**What the task requires**
Lines below starting with the line with "Church Growth Factor: 3" and going on through the line with "https://digitalarchives.apu.edu/jascg/vol13/iss1/6 26" must be output exactly; the rest of the records must be left out.

(Saved data entries)
※ ※ ※

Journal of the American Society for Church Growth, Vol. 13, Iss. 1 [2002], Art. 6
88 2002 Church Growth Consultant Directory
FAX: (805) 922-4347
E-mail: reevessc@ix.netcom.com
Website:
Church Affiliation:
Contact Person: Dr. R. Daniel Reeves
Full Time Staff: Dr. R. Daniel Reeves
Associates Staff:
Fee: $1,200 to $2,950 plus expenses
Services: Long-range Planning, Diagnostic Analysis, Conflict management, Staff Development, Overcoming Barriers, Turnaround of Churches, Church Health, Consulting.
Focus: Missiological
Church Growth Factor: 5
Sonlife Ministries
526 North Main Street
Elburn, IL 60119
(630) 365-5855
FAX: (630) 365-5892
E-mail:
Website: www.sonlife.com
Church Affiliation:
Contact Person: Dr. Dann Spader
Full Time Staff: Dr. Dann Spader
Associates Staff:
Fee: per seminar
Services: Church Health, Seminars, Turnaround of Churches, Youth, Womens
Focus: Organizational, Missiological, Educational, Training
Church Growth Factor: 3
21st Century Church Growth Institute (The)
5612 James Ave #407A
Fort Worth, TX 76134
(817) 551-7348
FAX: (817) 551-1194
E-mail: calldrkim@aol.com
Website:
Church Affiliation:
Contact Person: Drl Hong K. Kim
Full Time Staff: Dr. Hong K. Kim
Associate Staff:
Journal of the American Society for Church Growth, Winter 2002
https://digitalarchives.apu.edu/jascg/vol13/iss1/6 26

※ ※ ※

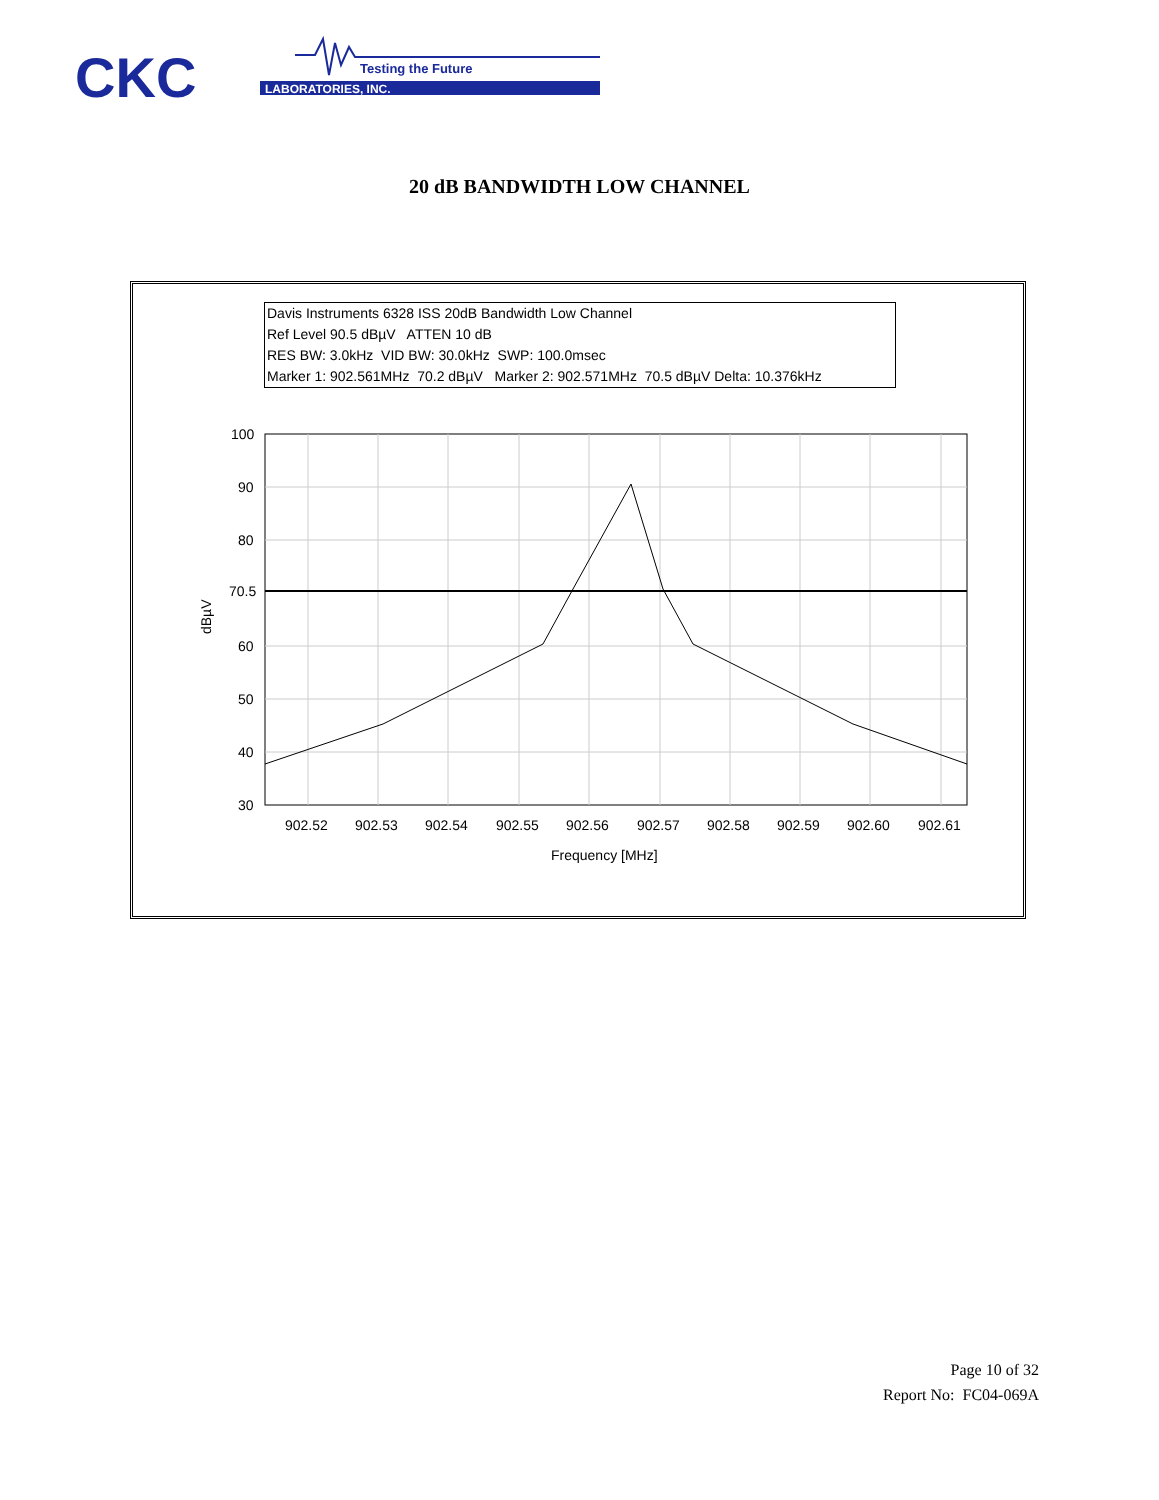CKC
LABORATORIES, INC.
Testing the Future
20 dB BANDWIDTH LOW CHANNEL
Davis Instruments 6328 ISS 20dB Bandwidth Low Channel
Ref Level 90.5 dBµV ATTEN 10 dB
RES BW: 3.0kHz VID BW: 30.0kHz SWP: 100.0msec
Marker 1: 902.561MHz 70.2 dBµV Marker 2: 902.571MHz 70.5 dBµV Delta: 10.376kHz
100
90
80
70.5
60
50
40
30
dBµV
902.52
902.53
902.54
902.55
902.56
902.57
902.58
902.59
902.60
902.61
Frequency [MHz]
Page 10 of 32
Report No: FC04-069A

※ ※ ※

**Solution to this exercise**
Church Growth Factor: 3
21st Century Church Growth Institute (The)
5612 James Ave #407A
Fort Worth, TX 76134
(817) 551-7348
FAX: (817) 551-1194
E-mail: calldrkim@aol.com
Website:
Church Affiliation:
Contact Person: Drl Hong K. Kim
Full Time Staff: Dr. Hong K. Kim
Associate Staff:
Journal of the American Society for Church Growth, Winter 2002
https://digitalarchives.apu.edu/jascg/vol13/iss1/6 26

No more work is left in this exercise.